Relax Certain Requirements around AHPs/HealthMarts While Ensuring Necessary Consumer Protections Group purchasing arrangements - especially those classified as Multiple-Employer Welfare Arrangements (MEWAs) - raise federal ERISA and state insurance regulatory issues under current law. Federal reforms could address many of these issues, such as by allowing trade, industry, professional associations and emerging benefit “supermarkets” to offer coverage exempt from state-mandated benefits or small employers to seek coverage through nonprofit organizations, such as HealthMarts. Such group purchasing entities could be structured to allow greater flexibility and choice while ensuring a federal or state floor of protection, such as insurance reserve requirements and related protections without stifling positive innovations.

 Back to top


Key Implementation Considerations for Employers

The form of PDHB that will appeal to employers will vary almost as widely as employers do. On one end of the spectrum, are employers considering offering healthcare benefits for the very first time. On the other end are large, innovative employers already offering an array of varied healthcare benefit options and health plans to a geographically diverse employee and retiree population.

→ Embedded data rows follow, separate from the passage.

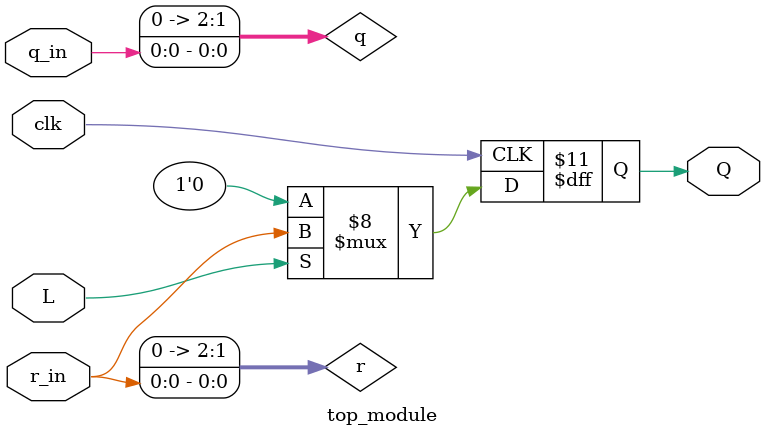
<source format=sv>
module flipflop(input clk, input D, output reg Q);

	always @(posedge clk)
	begin
		Q <= D;
	end

endmodule
module mux_2to1(input a, input b, input sel, output reg out);

	always @(a or b or sel)
	begin
		out <= (sel == 0) ? a : b;
	end

endmodule
module top_module(
	input clk,
	input L,
	input q_in,
	input r_in,
	output reg Q);

	wire [2:0] r;
	wire [2:0] q;
	
	flipflop ff1 (.clk(clk), .D(q[0]), .Q(q[0]));
	flipflop ff2 (.clk(clk), .D(q[1]), .Q(q[1]));
	flipflop ff3 (.clk(clk), .D(q[2]), .Q(q[2]));
	
	mux_2to1 mux1 (.a(q[1]), .b(q[2]), .sel(L), .out(q[0]));
	
	assign r = r_in;
	assign q = q_in;
	
	always @(posedge clk)
	begin
		if (L)
		begin
			Q <= r;
		end
		else
		begin
			Q <= {q[1] ^ q[2], q[0], q[2]};
		end
	end

endmodule

</source>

Employers of all types may want to thoroughly examine Section IV in this Guide, which includes specific implementation steps, several examples of implementation and other important considerations. While many of the key themes here mirror those involved with implementing any new healthcare program (e.g., setting objectives and strategy; analyzing cost, access, quality, and administration; vendor selection; etc.), there are several areas under PDHB that warrant additional attention. These special issues include establishing a thoughtful core contribution strategy, being especially mindful of the impact of adverse selection, and considering the very important communication, employee education, and transition issues surrounding the introduction of a program of this type.

Employers will want to seek counsel from their business advisors, including their consultants, brokers and attorneys about the approaches most appropriate for their particular circumstances, and for implementation assistance. Local and national Chambers of Commerce can also point employers in the right direction.

 Back to top


Conclusion

The evolution of compelling patient-directed healthcare approaches is an important development that promises to help address some of our country’s most vexing health insur-ance challenges. There are an array of different forms that patient-directed healthcare models can take, each with different attributes and relative merits. Employers seeking innovative solutions to today’s healthcare challenges should consider the role patient-directed approaches could play in their employee healthcare offering. Policymakers inter-ested in opening up new avenues for reducing the ranks of the un- and under-insured, as well as addressing other well-known system shortcomings, might also explore the possibilities afforded by these concepts. Considering at once the rising cost of healthcare, the current sentiments of employers and patients, the swelling ranks of those disenfranchised by the system, and the availability of enabling technologies that expand our notion of what is possible, the timing may be exceptionally ripe for patient-directed approaches to be further cultivated.